1012 Objectives: We report the results of a series of dynamic whole-body positron emission tomography (PET) studies performed in rhesus macaques and healthy human subjects for assessment of in vivo biodistribution and radiation dosimetry of [18F]PF-05270430, a radiotracer for phosphodiesterase 2A (PDE2A). Whole body PET imaging with [18F]PF-05270430 was conducted in one female (7.9 kg) and one male (12.2 kg) rhesus monkey. Immediately following a bolus intravenous injection of [18F]PF-05270430 (337 ± 46 MBq), a series of 20 or 17 whole-body 3D PET scans with 4 or 5 bed positions, respectively were obtained continuously over about 4 hours on a Siemens mCT scanner. Additionally, four healthy human volunteers (two males and two females) received a single bolus i.v. of up to 185 MBq of [18F]PF-05270430. Following the injection, whole body PET imaging occurred on a Siemens ECAT HR+ scanner for a period of about 6 hours. Safety and tolerability was assessed through all study visits including blood and urine samples for laboratory tests, ECGs, physical examination, neurological examination and assessments for adverse events. Whole body biodistribution, radiation absorbed dose and effective dose of [18F]PF-05270430 were evaluated for several organs and total body. Brain, heart, liver, gallbladder, intestines, kidneys, and urinary bladder were identified as source organs. In rhesus, organs with highest [18F]PF-05270430 uptake included liver, stomach, intestine, and urinary bladder. Radiotracer was eliminated primarily via hepatobiliary pathways. Significant secondary elimination via renal route was observed in the female rhesus. Gastrointestinal tract received the highest radiation dose in the male model.
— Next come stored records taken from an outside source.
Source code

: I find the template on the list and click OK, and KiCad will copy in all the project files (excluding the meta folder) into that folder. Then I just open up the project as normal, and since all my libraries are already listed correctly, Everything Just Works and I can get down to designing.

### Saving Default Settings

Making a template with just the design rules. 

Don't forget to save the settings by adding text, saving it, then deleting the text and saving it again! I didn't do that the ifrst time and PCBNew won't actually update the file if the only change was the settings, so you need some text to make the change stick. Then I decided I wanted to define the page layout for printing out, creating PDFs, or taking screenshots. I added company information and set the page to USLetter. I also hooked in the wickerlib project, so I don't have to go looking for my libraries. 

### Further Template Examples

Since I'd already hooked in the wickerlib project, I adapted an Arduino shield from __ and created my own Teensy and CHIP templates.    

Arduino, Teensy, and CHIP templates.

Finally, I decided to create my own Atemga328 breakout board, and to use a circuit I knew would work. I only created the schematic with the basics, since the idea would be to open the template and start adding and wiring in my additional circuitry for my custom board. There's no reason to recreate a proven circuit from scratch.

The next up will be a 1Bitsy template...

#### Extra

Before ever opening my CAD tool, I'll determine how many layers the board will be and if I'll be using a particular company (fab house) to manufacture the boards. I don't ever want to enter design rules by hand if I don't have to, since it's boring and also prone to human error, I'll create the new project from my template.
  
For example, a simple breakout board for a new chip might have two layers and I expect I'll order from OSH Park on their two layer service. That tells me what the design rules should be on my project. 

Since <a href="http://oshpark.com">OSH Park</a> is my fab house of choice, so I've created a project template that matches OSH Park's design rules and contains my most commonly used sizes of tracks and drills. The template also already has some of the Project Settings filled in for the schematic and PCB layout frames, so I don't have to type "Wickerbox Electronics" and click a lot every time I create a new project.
In the female model the highest dose was received by urinary bladder. The whole-body effective dose (ICRP-60) was 2.31E-02 mSv/MBq for female and 2.04E-02 mSv/MBq for male, similar to other 18F labeled radiopharmaceuticals. In humans, the tracer was eliminated primarily via hepatobiliary route, with a secondary elimination via urinary route. The average whole body effective dose (ED) across the 4 subjects was determined to be 3.49E-02 ± 7.59E-03 mSv/MBq, where the critical organ was determined to be the gallbladder. Based on the ED from the four healthy human volunteers, the total number of [18F]PF-05270430 scans would conservatively be limited to 6 per year for both males and females based on an injected dose of 185 MBq.